Cosas que construyo para mí o para el ecosistema abierto — a diferencia del trabajo de cliente.

Esta página aún no está totalmente traducida a tu idioma — mostrando la versión en inglés.

Things I build for myself or for the open commons — distinct from client engagements. Each of these exists whether or not anyone pays for it, which is the whole point: they're the bench I think on, the substrate I sharpen judgment against, and the place where I get to argue with my own design choices in public.

Active

trading-box — algorithmic trading research bench

A concrete answer to the question "does any of this AI/ML actually help when there are real consequences for being wrong." Python / FastAPI / Postgres, walk-forward backtests across 53 crypto pairs and seven timeframes, hybrid baseline-plus-adaptive strategies with per-asset trend filters. The latest 3-year hybrid run reached ~95% of its own oracle ceiling — a stronger signal than I expected from a self-tuning system.

Not open source. The research notes are: I write up findings the way I'd want a collaborator to write them up for me — what was tried, what the numbers said, which assumption broke. Some of that surfaces on the blog over time.

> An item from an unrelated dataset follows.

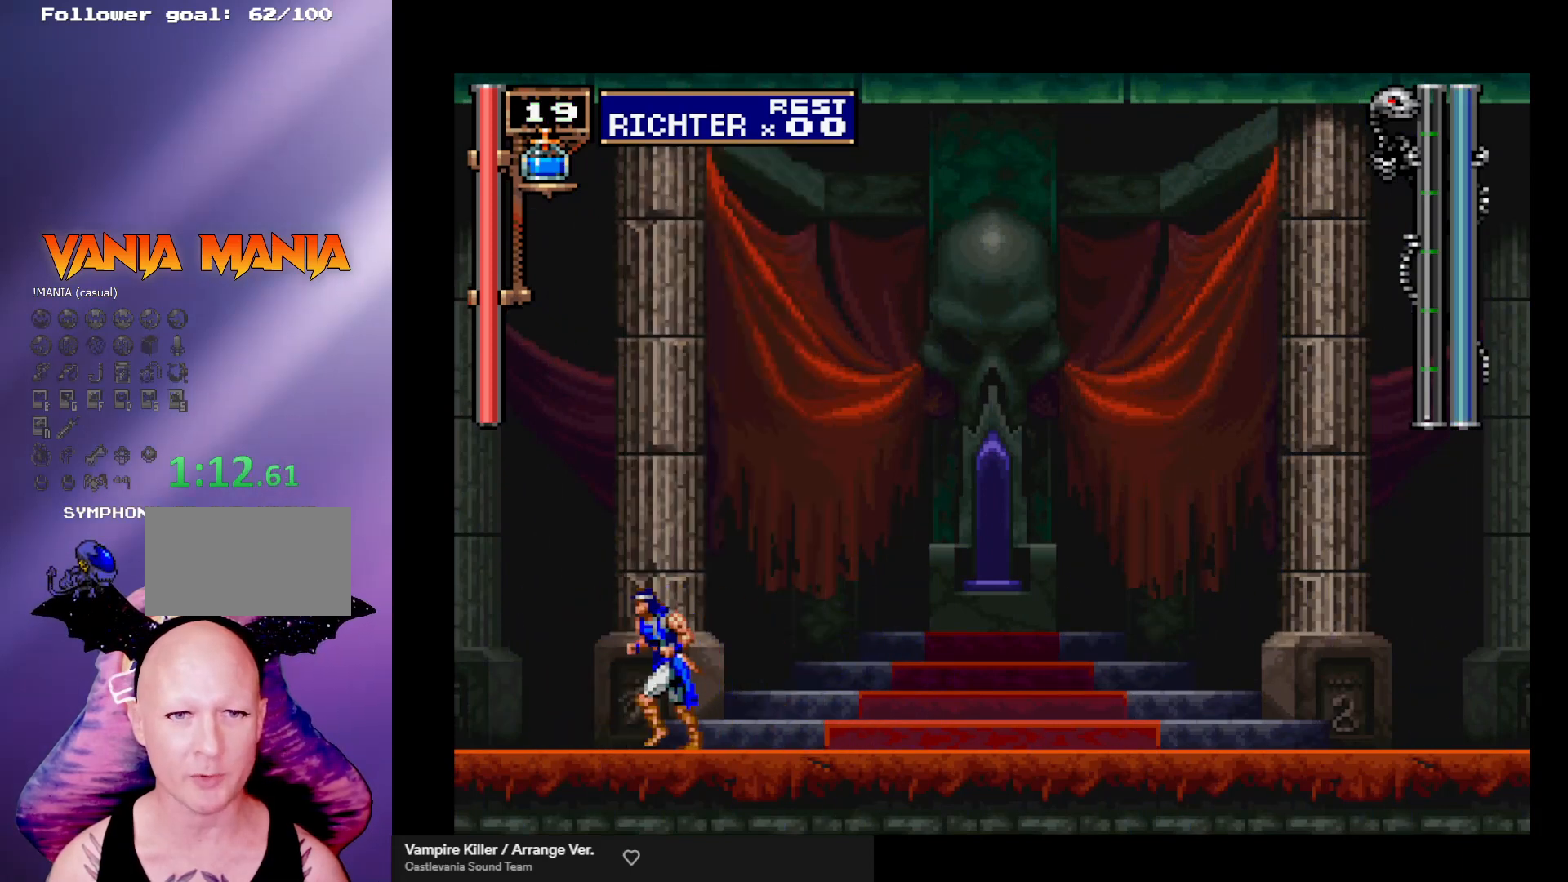
{"buttons": [], "left_stick": "right", "events": [[67, "left_stick", "center"], [300, "left_stick", "right"]]}
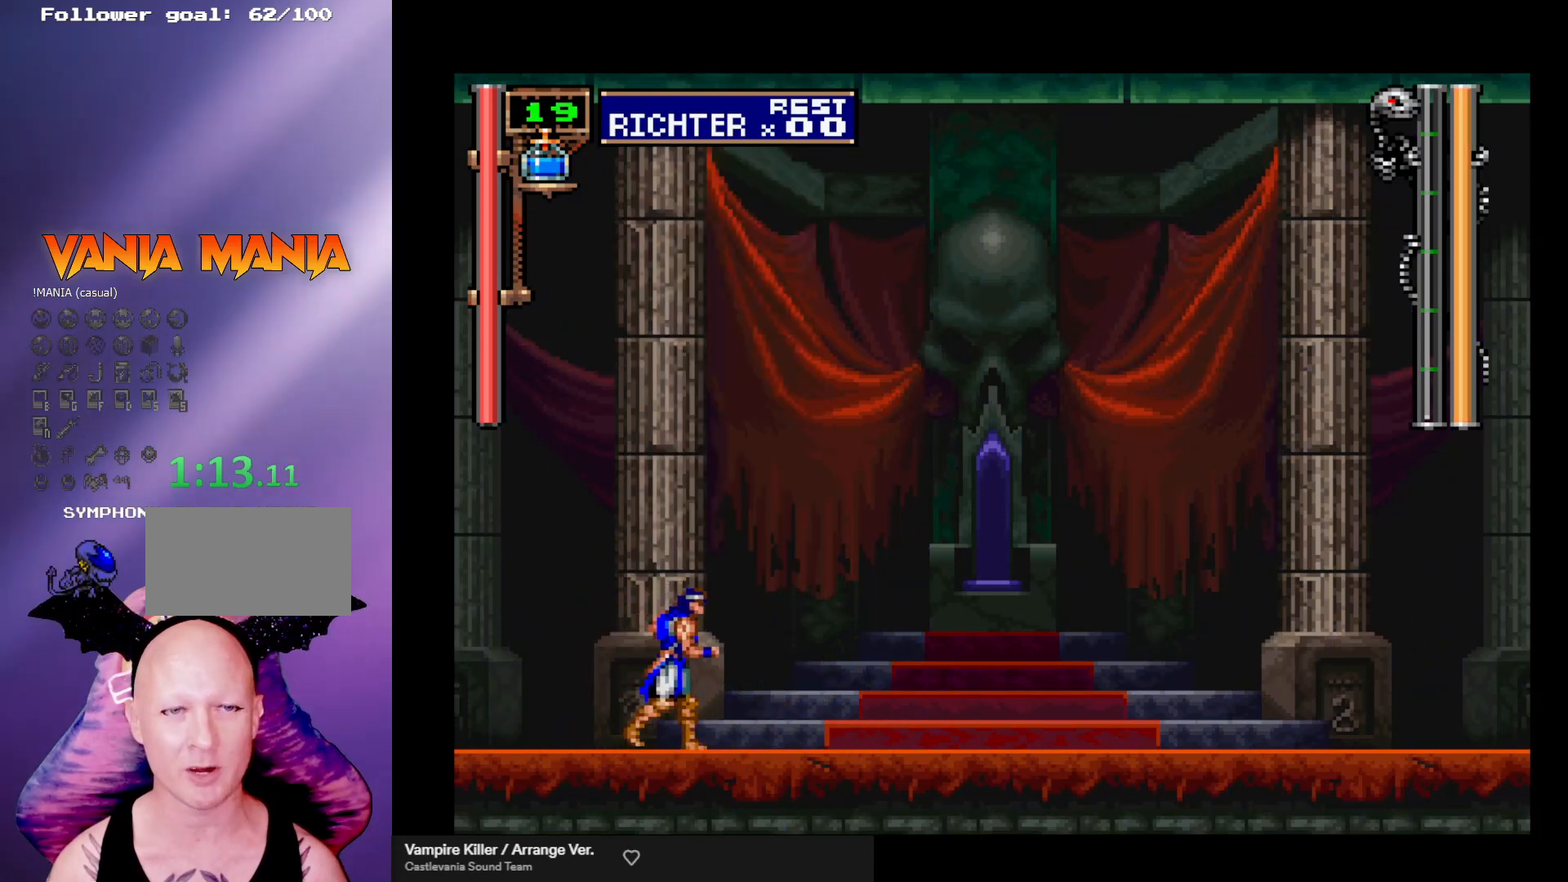
{"buttons": [], "left_stick": "center", "events": [[200, "left_stick", "center"]]}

fedorthinks.com — this site, in the open

Next.js 16 + FastAPI monorepo. Four locales (en/es/ru/zh), comments with owner moderation, MDX blog with RSS, JSON-LD structured data, per-slug OG cards, vanity subdomains that 301 to canonical paths. Built directing Claude Code on Opus — design and review are mine, almost no line of code typed by hand.

Source on GitHub. The interesting thing about reading the diff history isn't the code itself — it's seeing what an AI-native delivery loop looks like when the engineer's job is to specify, review, and decide rather than to type.

Method

The throughline across both projects: the engineer's job is shifting from typing code to specifying behavior, reviewing agent output, and owning the architecture. I think the best way to learn what that looks like in practice is to do it, in public, repeatedly, on real problems.

Coming

A few more things are in early form — an evaluation framework, a couple of small tools built sideways out of the trading work. I'll list them here when they're real enough to describe in one sentence without hand-waving.